Some people just know how to put on a show. Pink Floyd were not solely about the music. They were about the trippy laser beams, the psychedelic images, the some-poignant, some seemingly irrelevant videos and not to mention the impossibly imposing inflatables.
But TAPFS didn’t miss a trick. The 10-foot tall inflatable kangaroo was a touch. And the huge productions and ridiculous all-encompassing extravaganzas Pink Floyd were so revered for, they were well emulated in West London by the Aussie tribute artists.
As for the music, well, I can pretty much remember all the famous solos note for note and this outfit barely strayed from one. It was electrifying. They played most of the classics from Wish You Were Here to The Wall (complete with a bunch of genuine, hyperactive looking, primary school kids) and they played them convincingly.
The group, which first formed in Adelaide in 1988, has gone through numerous personnel changes over the years but to a member, each of them played out of their socks and they were having a contagiously great time.
Alex McNamara is one of the latest additions to the crew and he is a more than worthy would-be Pink Floyd singer. Having appeared in the West End rock-opera We Will Rock You, his mysterious apparitions at the front of stage and powerful deliveries were a true homage to the Floyd.
Ripping guitar solos and distinctive chord changes are what Pink Floyd are famous for and any tribute band needs to get that right. TAPFS certainly did. The youthful-looking David Domminney Fowler made his guitar cry and sing with an effortless grace, bending and manipulating the notes with perfect precision.

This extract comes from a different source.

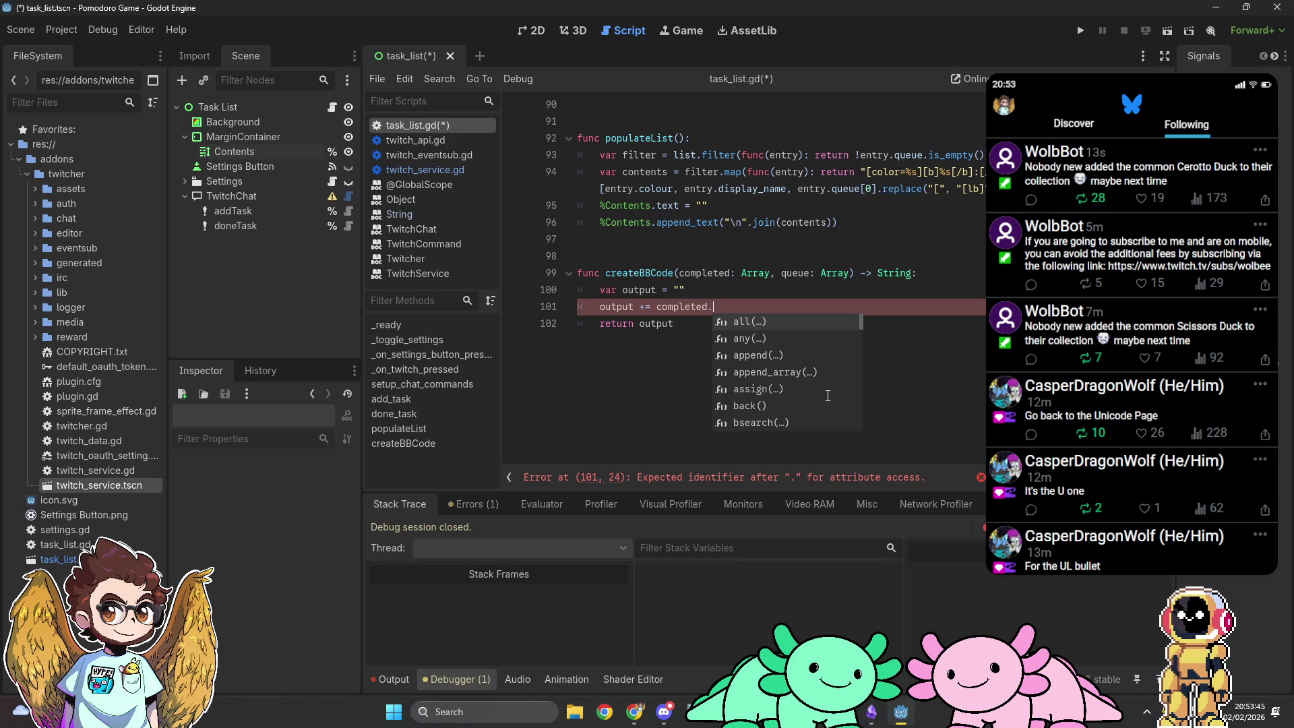
text(map(f)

Lorelei McBroom used to sing with the real Pink Floyd and this just goes to show the level of high-esteem at which this Aussie band is held in. She came on and blasted the audience with a soulful rendition of the classic Great Gig in the Sky. Words cannot express the beauty of this piece (literally) and the crowd was rapturous.

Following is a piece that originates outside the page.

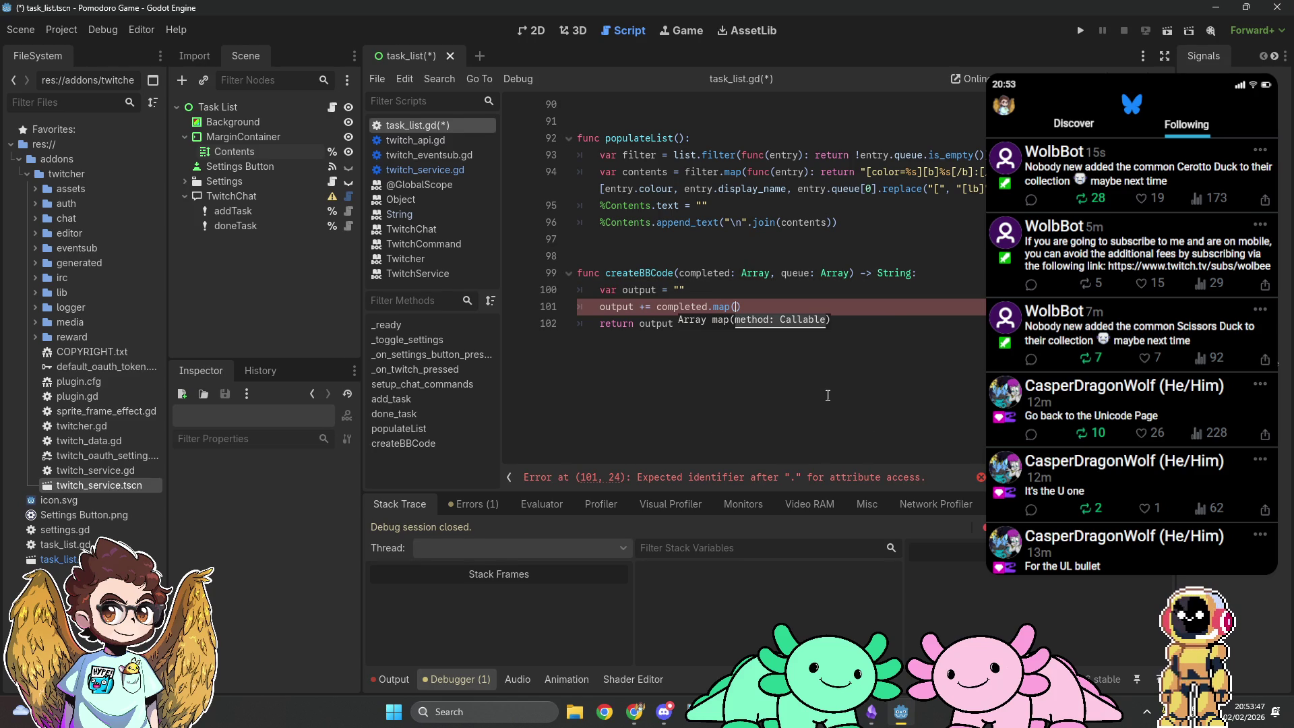
text(un(entry)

All the guitarists sang the notes of the solos as they thrashed them out, a sign of confidence and sure-footedness; a sign that this group truly love the Floyd music and that they know it inside out.
The Aussies didn’t only play the classics. Pink Floyd have an extensive repertoire and that’s crucial for TAPFS. After the show the bass player and singer Colin Wilson told me that“ because we are touring every year, we try to mix it up a little bit”. He told me that a lot of fans come back to the see show again and again – that’s why TAPFS keep it moving.
As well as being a peerless tribute band, the members here are still musicians and for them, being able to play the lesser-known material and putting their own signature on them is priceless. And that’s the charm.
This group aren’t just a bunch of mimicking parrots, there is an aura about them, something substantial. They are the real deal and they enjoy making music. Long may The Australian Pink Floyd Show continue!